Thompson R J, Ranaghan L, Kennedy R, Clements Wdb, Carey P D, Kennedy J A
Belfast Health and Social Care Trust , UK.
Ann R Coll Surg Engl. 2017 Mar;99(3):228-232. doi: 10.1308/rcsann.2016.0337. Epub 2016 Nov 4.
INTRODUCTION Linitis plastica (LP) is a particular subtype of diffuse gastric cancer and is thought to have a very poor prognosis. The operative approach in patients with LP has historically been questioned because of the poor outcomes. The aim of this study was to determine the current outcomes in LP patients who undergo radical resection. METHODS Patients with a new diagnosis of diffuse gastric adenocarcinoma between 2006 and 2010 were identified from a regional pathology database. LP was diagnosed based on histological, radiological and endoscopic findings. The patients' health records were analysed retrospectively and mortality data obtained from a regional cancer registry. The primary outcome assessed was overall survival. RESULTS Overall, 273 patients with diffuse gastric cancer were identified; 54 of these were diagnosed with LP. In the LP cohort, 17 patients underwent resection compared with 95 of the 219 patients in the non-LP group. The median survival following resection in patients with LP was 16.7 months (95% confidence interval [CI]: 8.3-25.1) while in LP patients who did not have surgery it was 3.6 months (95% CI: 2.2-4.9 months) (p<0.001). There was no significant difference in survival following resection between those with LP and those with non-LP diffuse gastric adenocarcinoma (median: 23.9 months, 95% CI: 15.8-32.1 months) (p=0.331).

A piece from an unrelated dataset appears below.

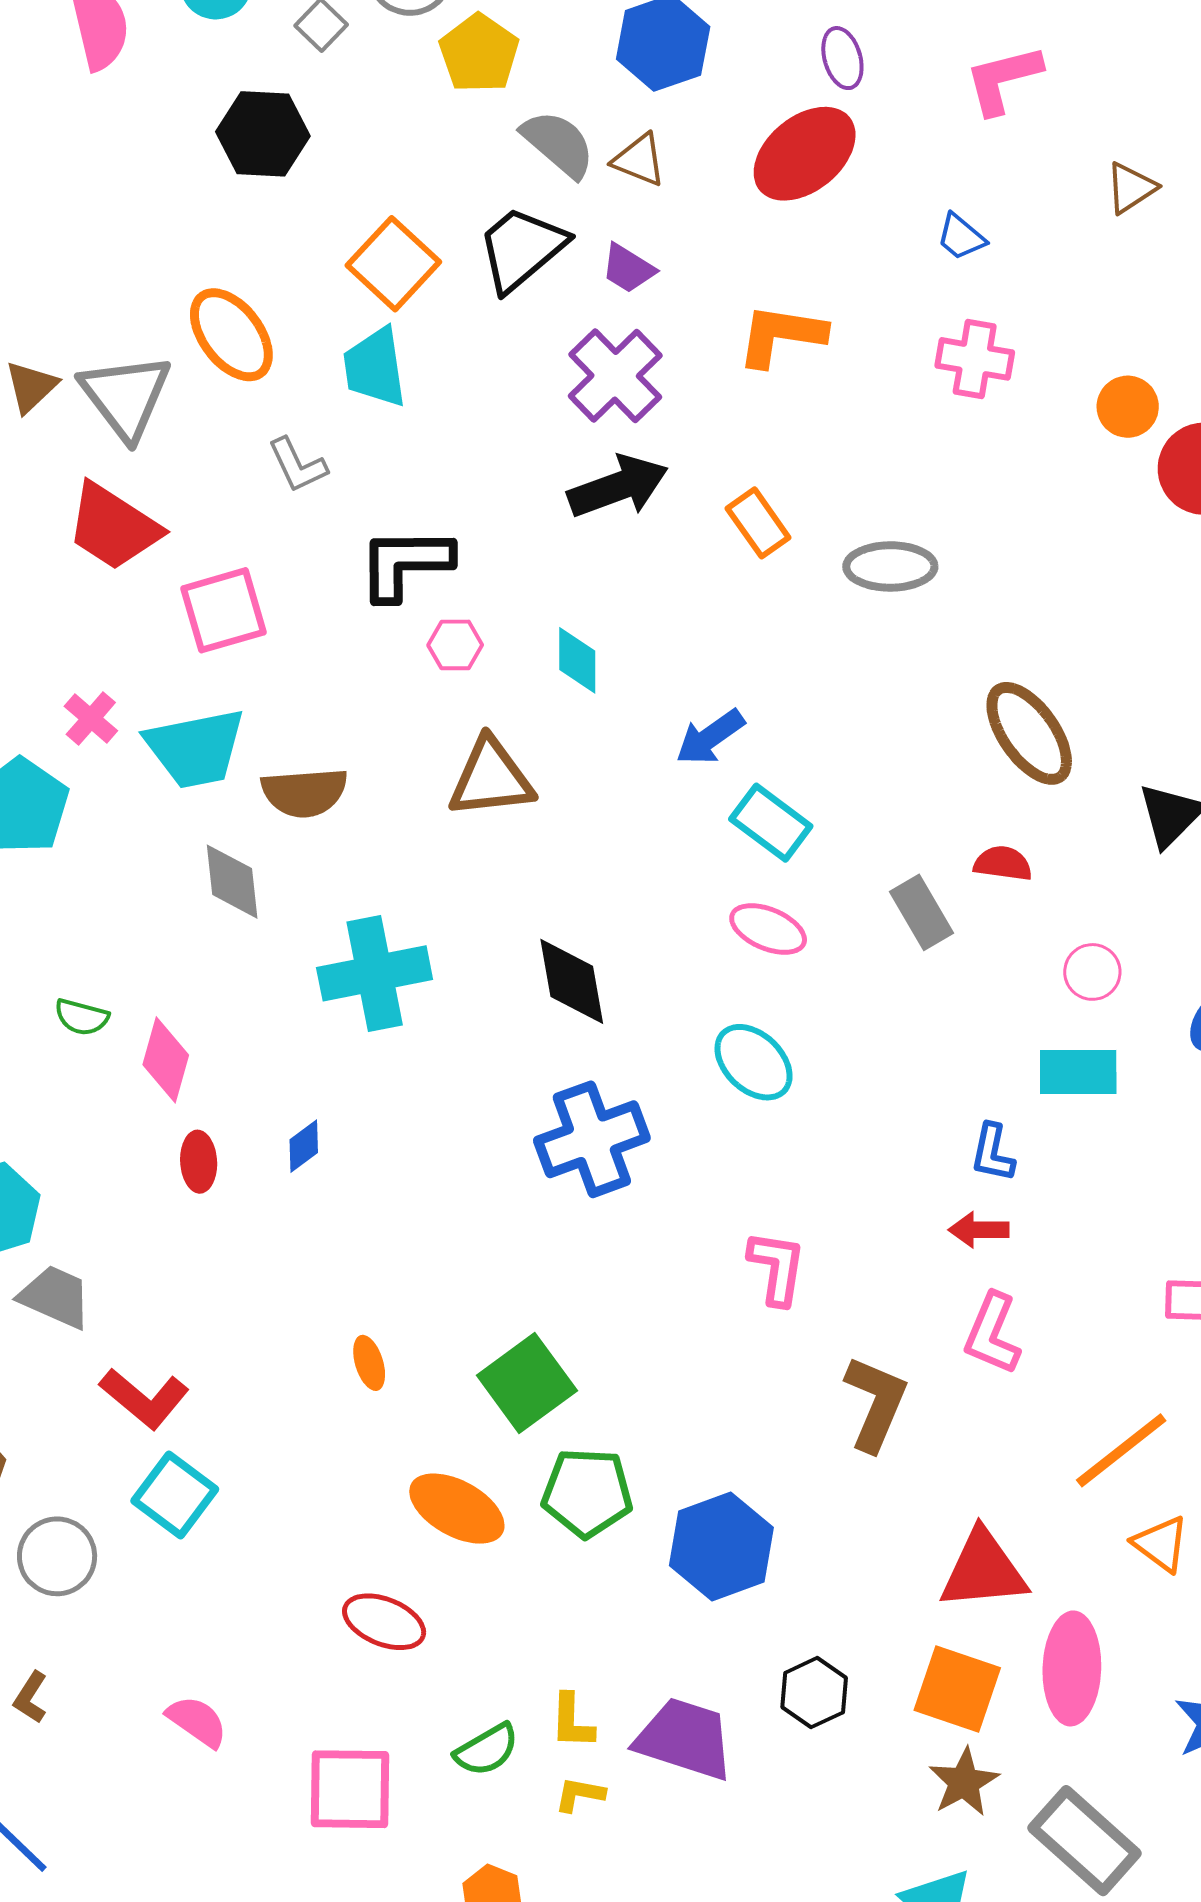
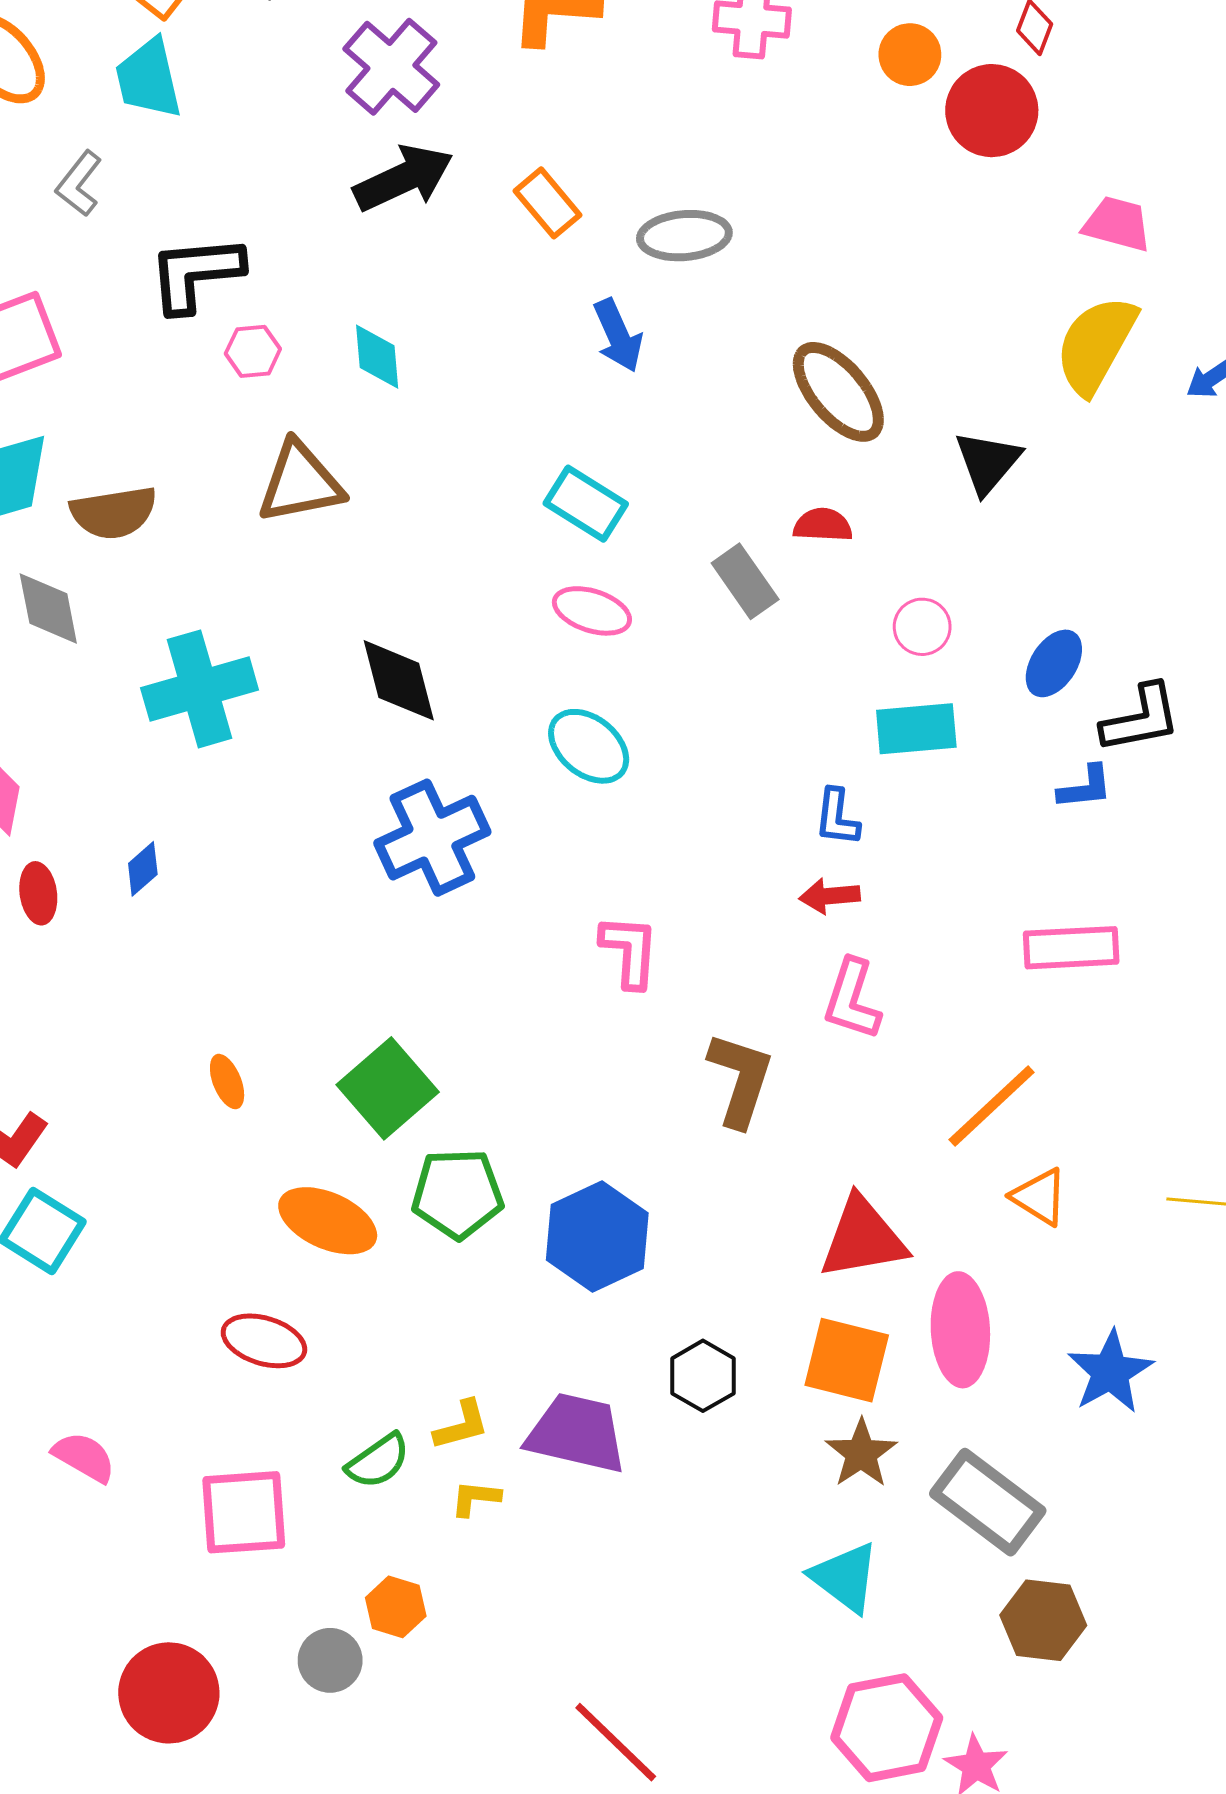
gray L-shape: (298, 465) -> (79, 184), turned 68
blue arrow: (710, 737) -> (618, 335), moved, turned -74
yellow L-shape: (572, 1721) -> (462, 1425), turned -102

CONCLUSIONS Survival following resection in patients with LP is not significantly different to that in those with non-LP diffuse gastric cancer. A preoperative diagnosis of LP should not be a reason for denying radical treatment and such individuals should be managed in the same way as any other patient with diffuse gastric cancer.
引言
皮革胃(LP)是弥漫性胃癌的一种特殊亚型,被认为预后很差。由于预后不佳,LP患者的手术方式一直备受质疑。本研究的目的是确定接受根治性切除的LP患者的当前预后情况。
方法
从区域病理数据库中识别出2006年至2010年间新诊断为弥漫性胃腺癌的患者。根据组织学、放射学和内镜检查结果诊断LP。对患者的健康记录进行回顾性分析,并从区域癌症登记处获取死亡率数据。评估的主要结局是总生存期。
结果
总体而言,共识别出273例弥漫性胃癌患者;其中54例被诊断为LP。在LP队列中,17例患者接受了切除术,而非LP组的219例患者中有95例接受了切除术。LP患者切除术后的中位生存期为16.7个月(95%置信区间[CI]:8.3 - 25.1),而未接受手术的LP患者为3.6个月(95%CI:2.2 - 4.9个月)(p<0.001)。LP患者与非LP弥漫性胃腺癌患者切除术后的生存期无显著差异(中位生存期:23.9个月,95%CI:15.8 - 32.1个月)(p = 0.331)。
结论
LP患者切除术后的生存期与非LP弥漫性胃癌患者的生存期无显著差异。术前诊断为LP不应成为拒绝根治性治疗的理由,此类患者应与其他弥漫性胃癌患者一样进行管理。